"Ini berkas kerja sama perusahaan mu kan, kak?"
Hyunjin mengangkat map berkas itu tinggi tinggi dan berlari menghindari Chris yang mengejarnya, dan sejujurnya, Hyunjin lebih tinggi dari kakaknya.
"Sam, kembalikan itu, jangan bermain-main padaku."
"Tidak, tidak akan ku kembalikan."
"Apa mau mu, Sam?"
"Jangan abaikan aku, hanya itu mau ku."
Chris menyerah untuk mengejar Hyunjin, toh Hyunjin tidak akan berani menghancurkan berkas miliknya. Ia beralih ke ruang tv dan menghidupkannya.
Disisi lain, Hyunjin masuk kedalam kamarnya dan mengunci pintu, lantas merebahkan diri di kasur.
"Apa berkas ini lebih penting dariku?"
Dengan penasaran ia membuka map, dan matanya membesar seketika saat tau bahwa isinya bukan tanda tangan kontrak kerja melainkan foto foto yang tertempel rapih di lembaran kertas kosong.
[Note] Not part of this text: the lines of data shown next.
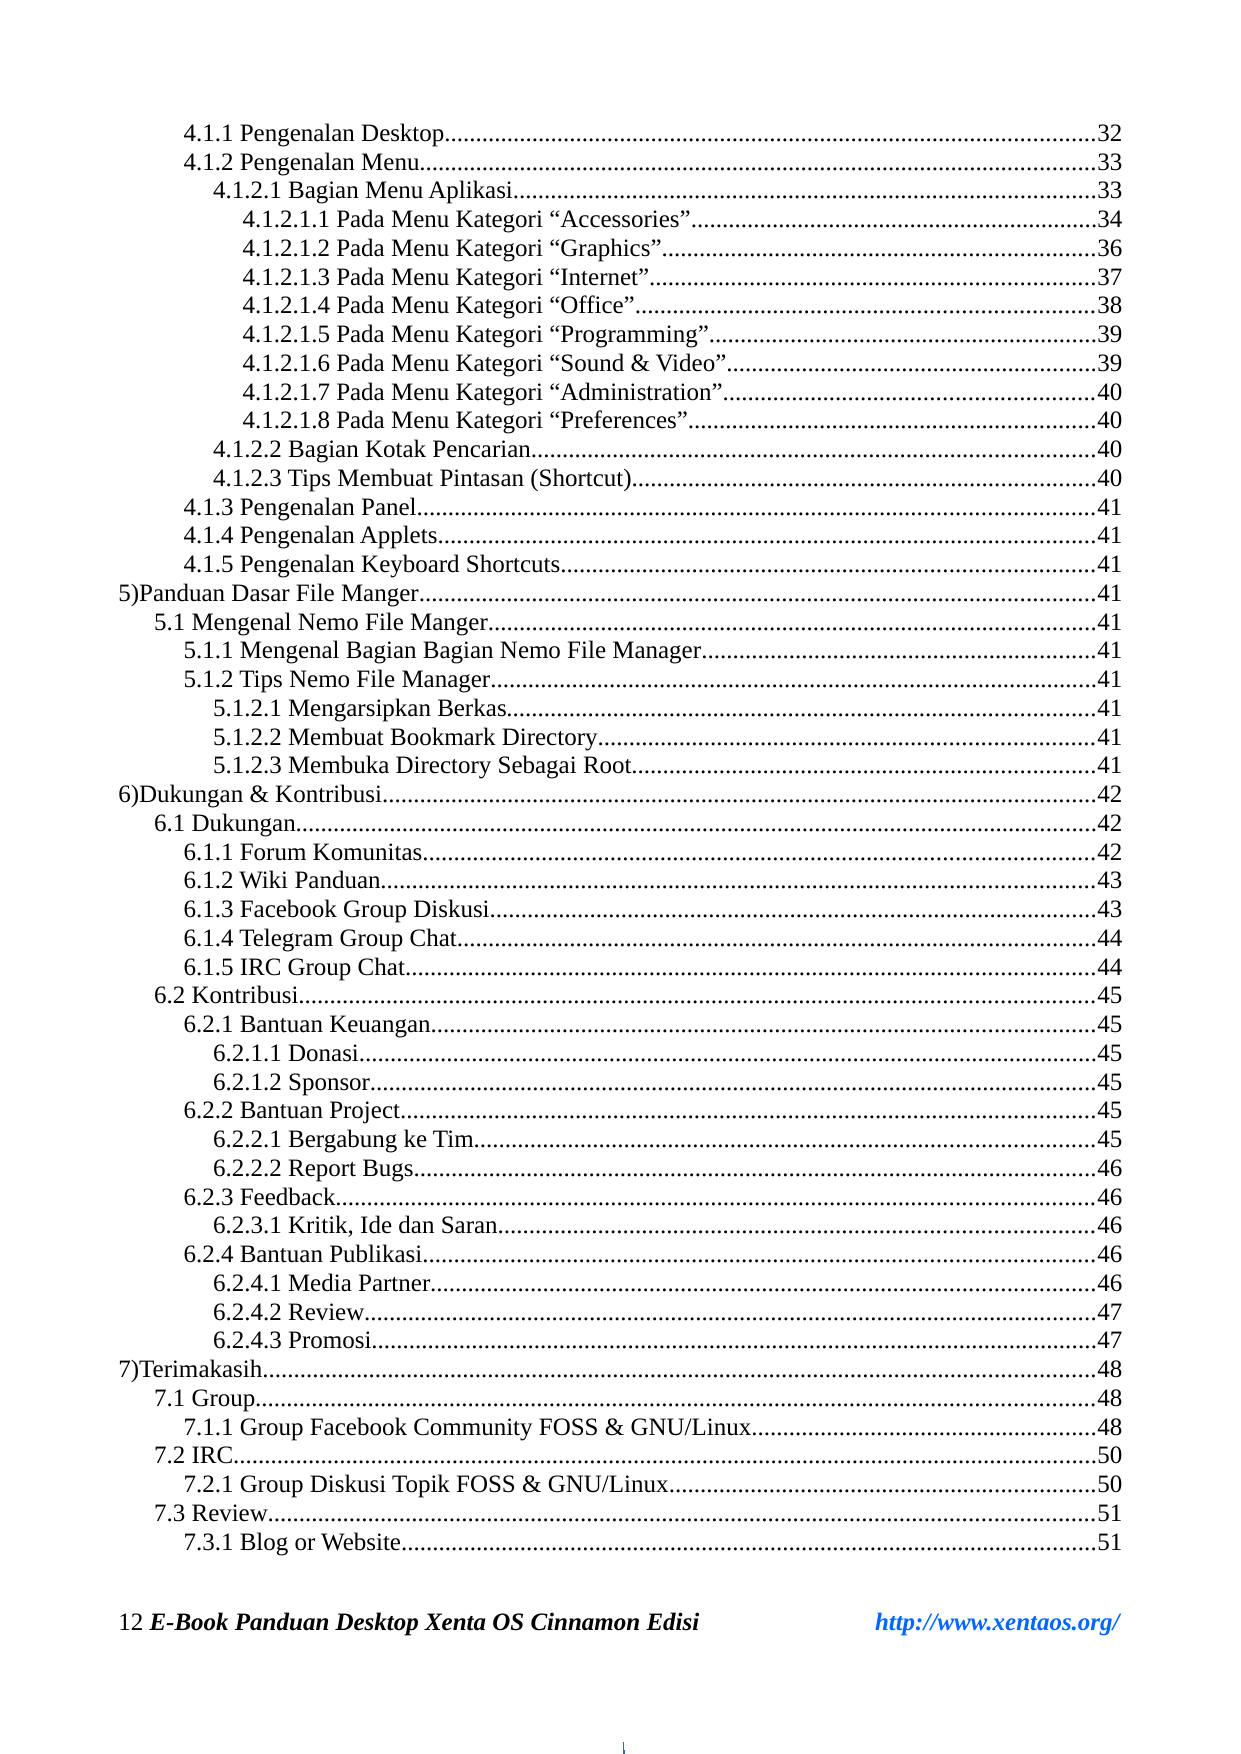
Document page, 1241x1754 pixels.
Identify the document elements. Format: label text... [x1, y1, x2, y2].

text 6)Dukungan & Kontribusi 42 [118, 779, 1122, 808]
text 6.1.3 Facebook Group Diskusi 43 [177, 894, 1122, 923]
text 6.2.4 Bantuan Publikasi 46 [177, 1239, 1122, 1268]
text 4.1.2.1.6 Pada Menu Kategori “Sound & Video” 39 [236, 348, 1122, 377]
text 5.1.1 Mengenal Bagian Bagian Nemo File Manager 41 [177, 636, 1122, 664]
text 6.1.1 Forum Komunitas 42 [177, 837, 1122, 866]
text 6.1.4 Telegram Group Chat 44 [177, 923, 1122, 952]
text 7.2.1 Group Diskusi Topik FOSS & GNU/Linux 50 [177, 1469, 1122, 1498]
text 4.1.3 Pengenalan Panel 41 [177, 492, 1122, 521]
text 7.1 Group 48 [148, 1383, 1122, 1412]
text 4.1.2.1.3 Pada Menu Kategori “Internet” 37 [236, 262, 1122, 291]
text 6.1.5 IRC Group Chat 44 [177, 952, 1122, 981]
text 4.1.2.2 Bagian Kotak Pencarian 40 [207, 434, 1122, 463]
text 4.1.2.1.4 Pada Menu Kategori “Office” 38 [236, 291, 1122, 319]
text 5.1.2.3 Membuka Directory Sebagai Root 41 [207, 751, 1122, 779]
text 5)Panduan Dasar File Manger 41 [118, 578, 1122, 607]
text 4.1.2.3 Tips Membuat Pintasan (Shortcut) 40 [207, 463, 1122, 492]
text 4.1.4 Pengenalan Applets 41 [177, 521, 1122, 549]
text 6.2.3 Feedback 46 [177, 1182, 1122, 1211]
text 7.3.1 Blog or Website 51 [177, 1527, 1122, 1556]
text 6.2.1.1 Donasi 45 [207, 1038, 1122, 1067]
text 6.2 Kontribusi 45 [148, 981, 1122, 1009]
text 6.2.4.1 Media Partner 46 [207, 1268, 1122, 1297]
text 7.2 IRC 50 [148, 1441, 1122, 1469]
text 4.1.2.1 Bagian Menu Aplikasi 33 [207, 176, 1122, 204]
text 4.1.5 Pengenalan Keyboard Shortcuts 41 [177, 549, 1122, 578]
text 6.2.2.1 Bergabung ke Tim 45 [207, 1124, 1122, 1153]
text 6.2.1 Bantuan Keuangan 45 [177, 1009, 1122, 1038]
text 4.1.2 Pengenalan Menu 33 [177, 147, 1122, 176]
text 5.1.2 Tips Nemo File Manager 41 [177, 664, 1122, 693]
text 7)Terimakasih 48 [118, 1354, 1122, 1383]
text 6.2.2 Bantuan Project 45 [177, 1096, 1122, 1124]
text 5.1 Mengenal Nemo File Manger 41 [148, 607, 1122, 636]
text 4.1.2.1.7 Pada Menu Kategori “Administration” 40 [236, 377, 1122, 406]
text 4.1.2.1.8 Pada Menu Kategori “Preferences” 40 [236, 406, 1122, 434]
text 6.2.3.1 Kritik, Ide dan Saran 46 [207, 1211, 1122, 1239]
text 6.2.2.2 Report Bugs 46 [207, 1153, 1122, 1182]
text 4.1.2.1.5 Pada Menu Kategori “Programming” 39 [236, 319, 1122, 348]
text 4.1.1 Pengenalan Desktop 32 [177, 118, 1122, 147]
text 6.2.4.2 Review 47 [207, 1297, 1122, 1326]
text 7.3 Review 51 [148, 1498, 1122, 1527]
text 6.1.2 Wiki Panduan 43 [177, 866, 1122, 894]
text 5.1.2.1 Mengarsipkan Berkas 41 [207, 693, 1122, 722]
text 4.1.2.1.2 Pada Menu Kategori “Graphics” 36 [236, 233, 1122, 262]
text 7.1.1 Group Facebook Community FOSS & GNU/Linux 48 [177, 1412, 1122, 1441]
text 4.1.2.1.1 Pada Menu Kategori “Accessories” 34 [236, 204, 1122, 233]
text 6.1 Dukungan 42 [148, 808, 1122, 837]
text 6.2.1.2 Sponsor 45 [207, 1067, 1122, 1096]
text 5.1.2.2 Membuat Bookmark Directory 41 [207, 722, 1122, 751]
text 6.2.4.3 Promosi 47 [207, 1326, 1122, 1354]
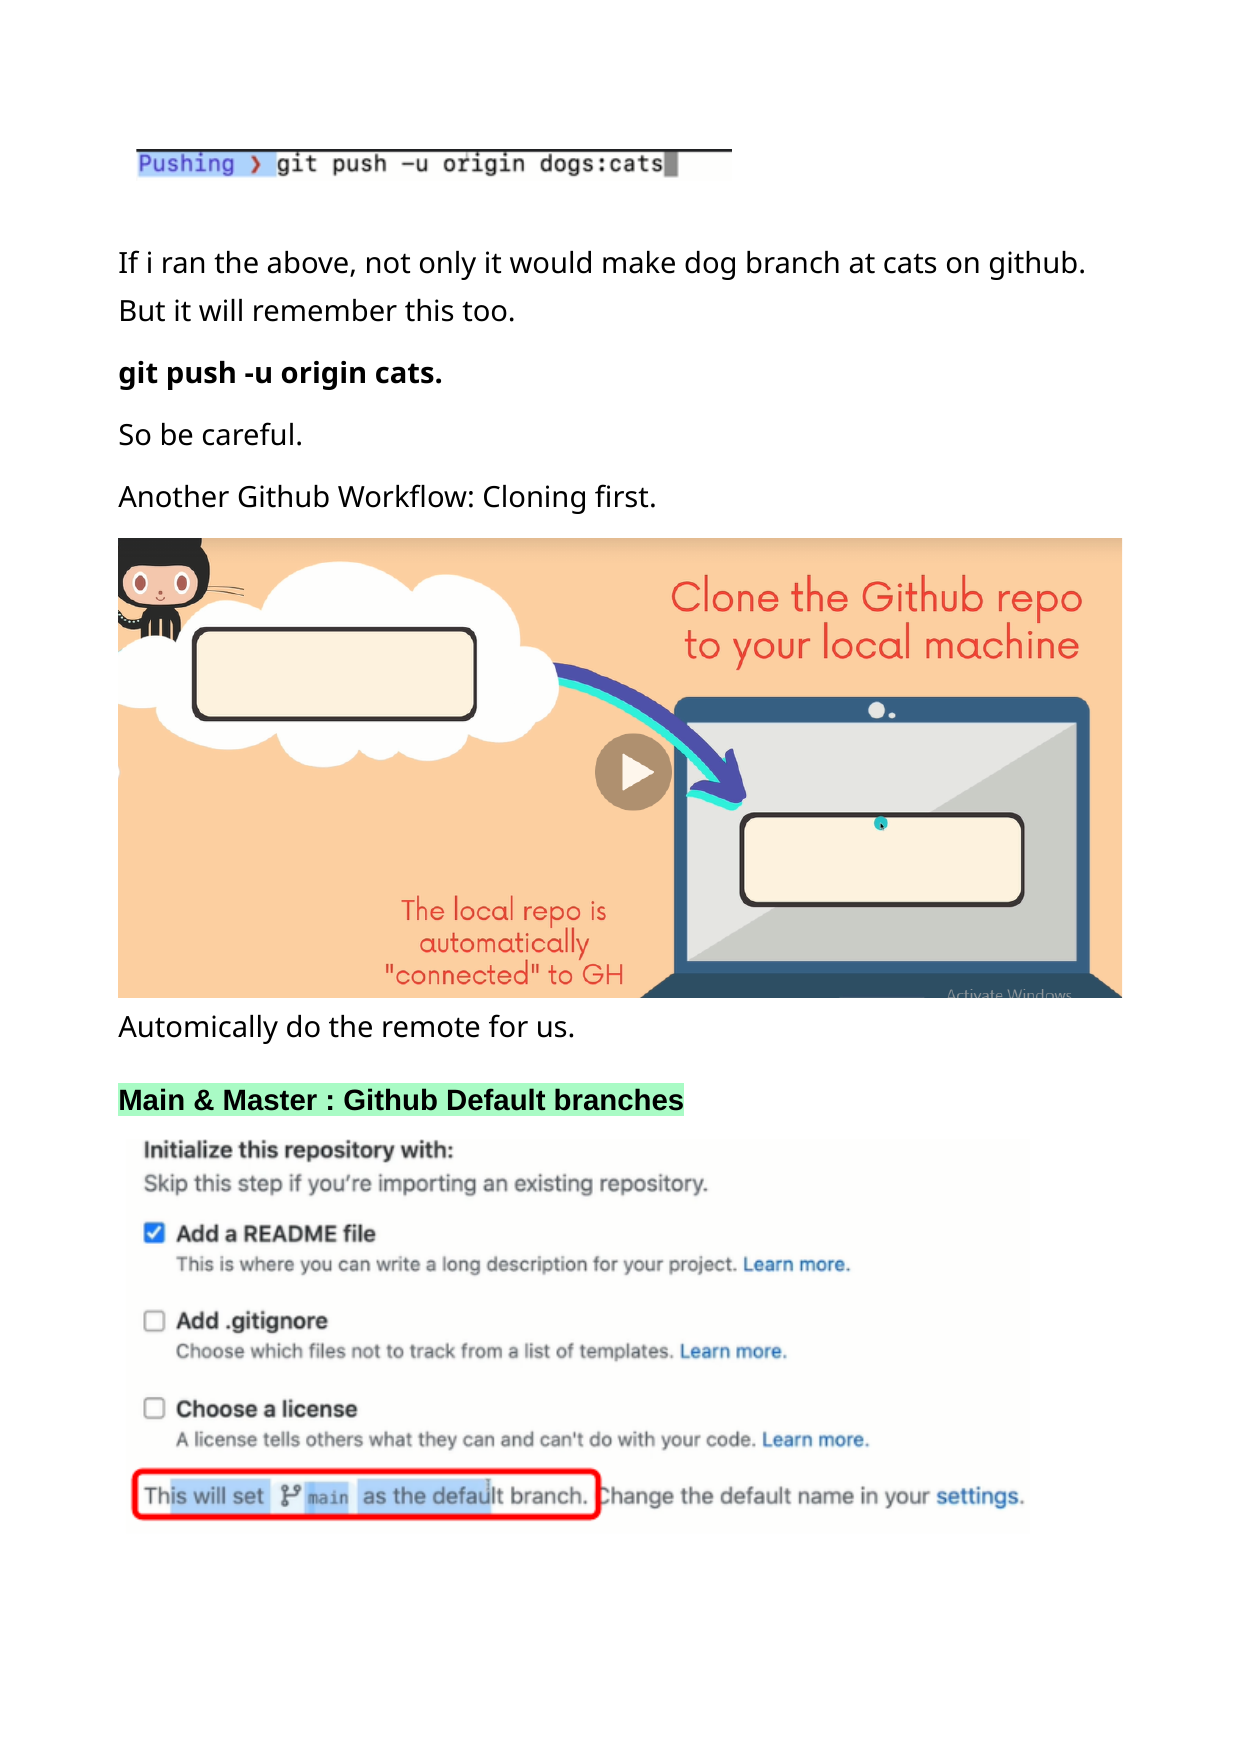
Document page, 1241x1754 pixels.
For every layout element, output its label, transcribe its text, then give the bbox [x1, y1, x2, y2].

text Automically do the remote for us. [118, 998, 1122, 1046]
text So be careful. [118, 414, 1122, 454]
picture [118, 538, 1123, 998]
picture [136, 149, 732, 181]
text git push -u origin cats. [118, 352, 1122, 392]
subtitle Main & Master : Github Default branches [684, 1083, 1122, 1116]
text If i ran the above, not only it would make dog branch at cats on github. But it will remember this too. [118, 242, 1122, 330]
picture [125, 1139, 1031, 1540]
text Another Github Workflow: Cloning first. [118, 477, 1122, 516]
Foto anak kecil.
"Aku tidak tau dia sesuka itu pada anak kecil."
Hyunjin terus melihat-lihat foto itu hingga foto terakhir, terdapat tulisan kecil dibelakangnya.
"Felix Bang???" Hyunjin menganga melihat tulisan itu, sungguh ia takut jika di buang oleh Chris karena sempat menjadi dalang perundungan terhadap Felix selama hampir dua tahun lamanya.
••• Máscaras •••
"Bagaimana kasus Lee Felix?"
Minho mendudukan dirinya di sofa, memijat pangkal hidungnya sembari menarik nafas panjang, lantas menghembuskan nya.
"Kau mengenalnya Chris?"
"Ya, benarkah kau yang menangani kasusnya?"
"Benar, aku ingin menghentikan kasus ini, tapi jika kau ingin dia di tangkap, akan ku urus dengan baik."
"Tidak Minho, aku ingin kau menghapus semua bukti-buktinya. Kenapa kau ingin menghentikan kasus yang hampir selesai itu?"
"Baiklah, akan ku bersihkan sebisaku. Terlalu panjang untuk di ceritakan sekarang, Chris."
Minho bangkit dari duduknya, beranjak ke sebelah ranjang rumah sakit itu, menatap sendu pemuda yang kini terbaring lemas di sana.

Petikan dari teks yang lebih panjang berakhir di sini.